Brief 1 →
Answer these questions from the post on pump prices and the Keystone XL pipeline:
(a) What term does the post attribute to Stephen Colbert?
(b) Where did Rep. Connie Mack stage his petition signing?
(c) Which incumbent senator is Rep. Mack running against?
Brief 2 → Write the next part of the post on pump prices and the Keystone XL pipeline, starting after its final sentence.

Page excerpt →
:::::
Remember . . . repeat a lie often enough and it becomes "truth," -- with a small 't' of course. Or what Stephen Colbert would call "truthiness." **
Here but the latest example.
Please see ShrinkRap's April 5th blog, "Playing politics with prices at the pump," for a complete debunking of that false assertion.Rep. Connie Mack (R-FL) staged a petition signing today at a Miami gas station, aimed at forcing President Obama to approve the Keystone XL pipeline. Rep. Mack is running against incumbant Senator Bill Nelson (D-FL), and he obviously sees a political advantage to blaming both Senator Nelson and President Obama for the rising pump price of gasoline. Delaying that decision to allow for an environmental impact study to be completed has nothing to do with today's pump prices, except in the minds of politicians who smell a story they can sell to a gullible public -- and nary a serious journalist to ask them to explain how that could be.
If I know the truth, and if a few serious journalists know it, why is it so far above the newspaper writers and TV news hacks to know it?
:::::
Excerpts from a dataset
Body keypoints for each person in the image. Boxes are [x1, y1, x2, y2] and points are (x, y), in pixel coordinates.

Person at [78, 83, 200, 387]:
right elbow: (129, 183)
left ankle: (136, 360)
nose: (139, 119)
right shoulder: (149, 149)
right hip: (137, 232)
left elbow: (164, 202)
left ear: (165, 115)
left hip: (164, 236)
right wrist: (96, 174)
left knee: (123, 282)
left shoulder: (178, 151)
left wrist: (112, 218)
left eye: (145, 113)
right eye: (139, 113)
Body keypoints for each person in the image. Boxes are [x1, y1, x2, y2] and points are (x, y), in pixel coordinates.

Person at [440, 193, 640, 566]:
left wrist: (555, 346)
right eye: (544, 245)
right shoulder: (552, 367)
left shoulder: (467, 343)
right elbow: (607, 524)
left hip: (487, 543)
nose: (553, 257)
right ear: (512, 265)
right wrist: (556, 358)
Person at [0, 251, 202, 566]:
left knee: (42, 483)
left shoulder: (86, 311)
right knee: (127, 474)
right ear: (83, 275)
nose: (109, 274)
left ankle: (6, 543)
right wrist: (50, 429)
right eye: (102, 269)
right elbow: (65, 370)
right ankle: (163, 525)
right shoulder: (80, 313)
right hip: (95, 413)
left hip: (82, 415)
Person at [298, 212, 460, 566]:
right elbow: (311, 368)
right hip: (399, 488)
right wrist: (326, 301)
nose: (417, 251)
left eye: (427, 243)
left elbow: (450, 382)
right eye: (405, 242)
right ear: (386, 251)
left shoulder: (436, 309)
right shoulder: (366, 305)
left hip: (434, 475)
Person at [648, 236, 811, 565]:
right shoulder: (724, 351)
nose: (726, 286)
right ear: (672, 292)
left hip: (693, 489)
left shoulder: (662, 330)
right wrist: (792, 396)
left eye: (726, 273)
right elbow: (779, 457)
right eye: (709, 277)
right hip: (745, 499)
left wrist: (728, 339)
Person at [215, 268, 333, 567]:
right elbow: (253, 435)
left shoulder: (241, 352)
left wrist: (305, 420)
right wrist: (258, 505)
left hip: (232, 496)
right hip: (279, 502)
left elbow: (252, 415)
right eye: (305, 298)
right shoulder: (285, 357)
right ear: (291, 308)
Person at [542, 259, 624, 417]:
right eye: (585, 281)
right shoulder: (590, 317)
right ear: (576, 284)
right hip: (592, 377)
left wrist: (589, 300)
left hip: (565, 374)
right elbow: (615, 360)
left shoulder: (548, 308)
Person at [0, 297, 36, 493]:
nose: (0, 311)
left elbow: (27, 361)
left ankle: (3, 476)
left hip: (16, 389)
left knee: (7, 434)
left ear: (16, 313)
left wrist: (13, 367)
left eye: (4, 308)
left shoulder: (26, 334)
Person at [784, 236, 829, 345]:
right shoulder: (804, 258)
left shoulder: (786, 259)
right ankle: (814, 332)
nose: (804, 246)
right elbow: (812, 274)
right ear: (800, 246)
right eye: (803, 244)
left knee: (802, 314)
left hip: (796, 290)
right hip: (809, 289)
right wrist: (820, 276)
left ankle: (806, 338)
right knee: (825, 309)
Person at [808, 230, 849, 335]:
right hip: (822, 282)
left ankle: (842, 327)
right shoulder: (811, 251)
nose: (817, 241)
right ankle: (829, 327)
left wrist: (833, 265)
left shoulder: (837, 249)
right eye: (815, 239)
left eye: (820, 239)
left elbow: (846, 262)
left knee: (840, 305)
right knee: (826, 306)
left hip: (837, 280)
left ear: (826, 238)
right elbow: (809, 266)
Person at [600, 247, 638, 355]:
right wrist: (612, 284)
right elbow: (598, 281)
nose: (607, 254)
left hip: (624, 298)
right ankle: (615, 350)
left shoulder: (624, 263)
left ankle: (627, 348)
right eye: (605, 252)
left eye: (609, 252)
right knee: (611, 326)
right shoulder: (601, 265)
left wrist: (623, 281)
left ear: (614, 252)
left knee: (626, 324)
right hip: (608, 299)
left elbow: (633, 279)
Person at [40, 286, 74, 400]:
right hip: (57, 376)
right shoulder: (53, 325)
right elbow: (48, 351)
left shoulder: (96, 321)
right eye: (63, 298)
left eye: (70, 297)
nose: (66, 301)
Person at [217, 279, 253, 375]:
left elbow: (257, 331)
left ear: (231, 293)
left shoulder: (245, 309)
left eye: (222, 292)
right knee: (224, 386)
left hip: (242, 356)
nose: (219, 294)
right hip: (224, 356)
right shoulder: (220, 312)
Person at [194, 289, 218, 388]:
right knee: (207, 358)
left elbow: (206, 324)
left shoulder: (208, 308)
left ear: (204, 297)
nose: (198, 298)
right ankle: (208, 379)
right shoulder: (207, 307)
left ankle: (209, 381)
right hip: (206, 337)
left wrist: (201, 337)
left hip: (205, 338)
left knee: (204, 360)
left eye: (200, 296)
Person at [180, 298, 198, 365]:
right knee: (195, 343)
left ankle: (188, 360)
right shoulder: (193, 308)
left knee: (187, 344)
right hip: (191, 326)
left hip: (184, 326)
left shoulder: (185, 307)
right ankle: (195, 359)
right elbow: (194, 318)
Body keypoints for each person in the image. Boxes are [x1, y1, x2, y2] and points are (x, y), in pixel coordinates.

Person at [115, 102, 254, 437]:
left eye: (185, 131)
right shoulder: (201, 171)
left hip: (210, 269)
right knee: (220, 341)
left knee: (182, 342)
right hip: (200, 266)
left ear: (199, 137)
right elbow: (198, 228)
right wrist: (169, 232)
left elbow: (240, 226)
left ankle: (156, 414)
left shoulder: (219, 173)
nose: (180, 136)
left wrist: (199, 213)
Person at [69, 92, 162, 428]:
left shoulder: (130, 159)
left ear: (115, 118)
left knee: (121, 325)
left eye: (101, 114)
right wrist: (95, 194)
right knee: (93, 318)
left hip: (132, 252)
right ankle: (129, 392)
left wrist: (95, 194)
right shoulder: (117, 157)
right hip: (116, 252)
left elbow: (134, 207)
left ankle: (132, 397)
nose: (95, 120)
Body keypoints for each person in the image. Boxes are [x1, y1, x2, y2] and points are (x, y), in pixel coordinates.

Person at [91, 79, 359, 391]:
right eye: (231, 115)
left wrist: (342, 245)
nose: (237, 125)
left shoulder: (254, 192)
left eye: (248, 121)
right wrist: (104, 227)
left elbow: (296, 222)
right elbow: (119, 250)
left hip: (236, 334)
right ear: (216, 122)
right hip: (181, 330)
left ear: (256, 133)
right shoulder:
:::::
Written reply 1 →
(a) "Truthiness."
(b) At a gas station in Miami.
(c) Senator Bill Nelson (D-FL).

Written reply 2 →
Knowledge may not be the answer. It's money. Who owns the papers? Who says what can and can't be published? Big money.
The better papers at least shield the editorial page from money influence, but there are few of those "better" papers left these days.
Money controls government, money controls and is ruining academic research, money controls the press. One begins to wonder, even, if money controls the United States Supreme Court?
Ralph
** Truthiness, a word coined by Colbert in 2005 and now defined by the American Dialect Society as "the quality of preferring concepts or facts one wishes to be true, rather than concepts or facts known to be true." Colbert used it initially to satirize George W. Bush's nomination of Harriet Myers to SCOTUS and to his decision to invade Iraq in 2003.